Studying Namibia’s mysterious fairy circles

Contrary to the popular termite theory, the research reveals that these grass patches wither away due to a critical lack of water, not termite damage.

The top 10 to 12 centimeters of soil, described as a “death zone,” proves inhospitable for the young grass, which dies just 10 to 20 days following rainfall.

This research involved meticulous fieldwork, analyzing 500 individual grass plants across four Namib regions.

Through detailed measurements of root and leaf lengths, statistical analyses, and the comparison of photographic evidence, coupled with extensive soil moisture measurements during the 2023 and 2024 rainy seasons, the team uncovered startling findings.

Perennial grasses vs. new sprouts

The topsoil within fairy circles dries out significantly faster and remains drier compared to surrounding areas, creating an environment where freshly sprouted grass cannot thrive.

In sharp contrast, the study observed that perennial grass clumps around the fairy circles flourish, benefiting from deeper soil moisture levels. These clumps, with well-developed root systems extending 20 to 30 centimeters below the surface, exhibit a remarkable ability to quickly absorb water after rainfall.

“With their well-developed root system, these clumps of grass soak up the water particularly well. After the rain, they have a huge competitive advantage over the freshly germinated grasses in the fairy circle,” explains Dr. Stephan Getzin from Göttingen University’s Ecosystem Modelling Department.

“The new grass only loses a small amount of water via transpiration from its small leaves, resulting in insufficient ‘suction power’ to pull new water from deeper soil layers,” he continued.

Importance of soil moisture in fairy circles

The researchers also discovered that water’s physical conductivity is highest in the soil’s upper layers during the first 20 days after rain, favoring the established clumps of grass that primarily draw water from this zone.

“This is the cause of the death of the new grass in the fairy circle. Continuous soil moisture measurements over several years support this conclusion. This is because the soil water in the fairy circle only decreases noticeably quickly with the strengthening and regrowth of the surrounding grass after rain,” Gertzin explained further.

This phenomenon further exacerbates the difficulties faced by newly germinated grasses within the fairy circles, leading to their eventual death.

Continuous soil moisture tracking over several years has reinforced these findings, highlighting the role of fairy circles as crucial water reserves for the drought-stricken grasses of the Namib.

Interestingly, the study also challenges the sand termite theory, which suggests that termites feeding on the roots of new grass contribute to the formation of fairy circles. The researchers provide a compelling argument, backed by systematic data, debunking this theory.

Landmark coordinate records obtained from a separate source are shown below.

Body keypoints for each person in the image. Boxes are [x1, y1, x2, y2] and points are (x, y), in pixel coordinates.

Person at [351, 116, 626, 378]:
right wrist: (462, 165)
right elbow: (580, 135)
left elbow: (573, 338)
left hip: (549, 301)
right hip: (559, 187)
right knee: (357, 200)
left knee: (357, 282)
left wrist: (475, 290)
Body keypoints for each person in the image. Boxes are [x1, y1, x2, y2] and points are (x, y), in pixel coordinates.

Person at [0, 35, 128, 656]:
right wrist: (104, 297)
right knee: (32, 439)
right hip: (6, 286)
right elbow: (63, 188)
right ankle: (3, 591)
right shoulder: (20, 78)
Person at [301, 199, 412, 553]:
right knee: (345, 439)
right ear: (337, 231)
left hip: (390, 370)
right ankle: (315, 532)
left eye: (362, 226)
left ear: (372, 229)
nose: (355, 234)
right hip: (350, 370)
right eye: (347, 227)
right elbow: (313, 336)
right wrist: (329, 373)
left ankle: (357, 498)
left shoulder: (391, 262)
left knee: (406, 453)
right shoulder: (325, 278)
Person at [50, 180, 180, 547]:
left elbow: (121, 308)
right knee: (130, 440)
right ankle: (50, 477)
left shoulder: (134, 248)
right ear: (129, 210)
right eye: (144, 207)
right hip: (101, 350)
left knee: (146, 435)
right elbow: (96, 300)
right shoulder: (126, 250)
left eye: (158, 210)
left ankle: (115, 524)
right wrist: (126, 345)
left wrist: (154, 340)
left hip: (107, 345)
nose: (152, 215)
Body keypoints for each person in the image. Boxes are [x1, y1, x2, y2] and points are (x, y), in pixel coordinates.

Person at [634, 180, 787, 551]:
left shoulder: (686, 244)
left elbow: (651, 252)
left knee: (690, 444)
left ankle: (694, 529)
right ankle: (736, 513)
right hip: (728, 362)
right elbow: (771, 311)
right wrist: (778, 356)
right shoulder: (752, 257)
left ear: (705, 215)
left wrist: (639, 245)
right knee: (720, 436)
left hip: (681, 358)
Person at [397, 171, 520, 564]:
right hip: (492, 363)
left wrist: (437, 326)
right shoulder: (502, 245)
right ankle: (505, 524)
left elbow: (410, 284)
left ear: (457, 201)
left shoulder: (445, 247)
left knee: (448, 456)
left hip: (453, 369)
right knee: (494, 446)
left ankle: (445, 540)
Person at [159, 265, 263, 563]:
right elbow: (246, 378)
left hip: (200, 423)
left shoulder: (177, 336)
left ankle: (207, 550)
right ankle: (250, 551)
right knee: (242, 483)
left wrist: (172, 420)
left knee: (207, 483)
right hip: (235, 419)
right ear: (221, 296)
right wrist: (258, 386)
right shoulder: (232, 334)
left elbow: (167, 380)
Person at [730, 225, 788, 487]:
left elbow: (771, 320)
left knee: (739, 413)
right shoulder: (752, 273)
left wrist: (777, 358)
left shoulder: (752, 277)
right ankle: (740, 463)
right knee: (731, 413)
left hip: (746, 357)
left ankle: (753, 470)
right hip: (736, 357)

They emphasize the lack of concrete evidence linking termite activity to the creation of these circles, critiquing the misinterpretation of cited research within the termite theory’s support base.

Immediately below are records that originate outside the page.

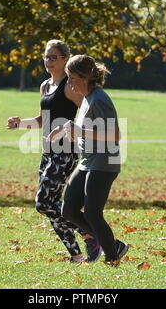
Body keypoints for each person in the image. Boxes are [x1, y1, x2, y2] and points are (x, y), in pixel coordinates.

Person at [6, 40, 102, 263]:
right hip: (48, 151)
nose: (48, 61)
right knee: (51, 204)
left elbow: (91, 112)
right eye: (46, 57)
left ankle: (89, 233)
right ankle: (76, 255)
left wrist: (78, 132)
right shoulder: (45, 86)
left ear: (64, 59)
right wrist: (20, 123)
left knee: (43, 203)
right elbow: (42, 120)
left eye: (52, 57)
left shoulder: (71, 86)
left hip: (66, 152)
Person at [48, 54, 129, 265]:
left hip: (104, 161)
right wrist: (65, 128)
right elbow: (85, 128)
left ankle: (112, 257)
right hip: (88, 160)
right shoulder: (86, 98)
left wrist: (80, 130)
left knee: (93, 212)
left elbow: (115, 135)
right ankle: (114, 245)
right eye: (68, 77)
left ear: (85, 77)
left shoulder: (100, 99)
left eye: (73, 77)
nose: (70, 82)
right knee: (69, 210)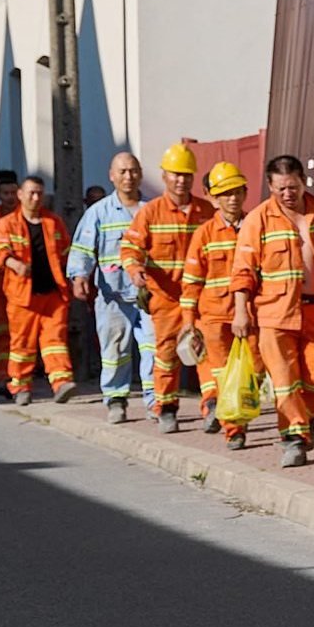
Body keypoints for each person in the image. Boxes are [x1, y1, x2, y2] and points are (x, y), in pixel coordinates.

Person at [229, 154, 314, 468]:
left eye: (292, 186)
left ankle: (307, 417)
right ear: (271, 187)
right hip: (274, 314)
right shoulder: (258, 220)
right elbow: (243, 270)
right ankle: (293, 439)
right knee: (285, 381)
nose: (287, 193)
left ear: (303, 181)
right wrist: (240, 311)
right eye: (280, 189)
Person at [118, 144, 213, 433]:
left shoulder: (205, 211)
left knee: (207, 352)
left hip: (202, 297)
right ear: (164, 176)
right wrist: (135, 271)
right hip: (166, 298)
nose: (181, 180)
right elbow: (131, 247)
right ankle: (167, 408)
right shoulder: (151, 213)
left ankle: (212, 405)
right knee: (167, 355)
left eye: (186, 174)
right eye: (176, 174)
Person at [69, 151, 150, 422]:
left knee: (154, 349)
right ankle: (116, 398)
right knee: (115, 350)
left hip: (148, 295)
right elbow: (82, 247)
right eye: (123, 172)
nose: (129, 177)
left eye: (133, 171)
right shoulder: (98, 212)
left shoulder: (150, 211)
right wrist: (79, 276)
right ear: (112, 176)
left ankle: (157, 403)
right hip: (112, 296)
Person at [179, 163, 253, 443]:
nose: (232, 199)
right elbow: (191, 281)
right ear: (214, 197)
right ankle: (233, 429)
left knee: (250, 373)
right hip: (214, 318)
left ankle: (221, 410)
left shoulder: (255, 227)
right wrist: (188, 323)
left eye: (237, 192)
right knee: (223, 374)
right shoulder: (205, 234)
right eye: (226, 193)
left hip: (250, 316)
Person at [0, 174, 78, 403]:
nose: (36, 197)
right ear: (21, 195)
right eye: (31, 192)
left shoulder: (54, 222)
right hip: (23, 296)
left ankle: (61, 383)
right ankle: (20, 387)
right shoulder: (7, 224)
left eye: (40, 192)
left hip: (53, 293)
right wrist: (15, 264)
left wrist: (76, 277)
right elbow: (0, 253)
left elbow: (66, 253)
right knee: (22, 344)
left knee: (55, 341)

The fairy circles, according to Getzin and his colleague Dr. Hezi Yizhaq, represent a fascinating example of “swarm intelligence” or self-organization among plants, as they adapt to scarce resources in arid environments. This survival strategy, manifested in the circles’ round shape, maximizes soil water availability, showcasing nature’s ingenuity in the face of adversity.

One step closer to solving this Namibian mystery

In summary, this study has significantly advanced our understanding of Namibia’s fairy circles, though many questions still remain. The scientists debunked the long-held termite theory and highlighted the crucial role of water scarcity in their formation.

Through rigorous fieldwork and analysis, researchers have demonstrated that one significant cause of these enigmatic patterns results from the natural struggle for survival in harsh desert conditions, where perennial grasses outcompete newly germinated ones for limited water resources.

This intriguing research highlights the adaptive strategies of desert flora and underscores the complexity and beauty of natural ecosystems, revealing the intricate balance that sustains life in one of the planet’s most unforgiving landscapes.

The full study was published in the journal Perspectives in Plant Ecology, Evolution and Systematics.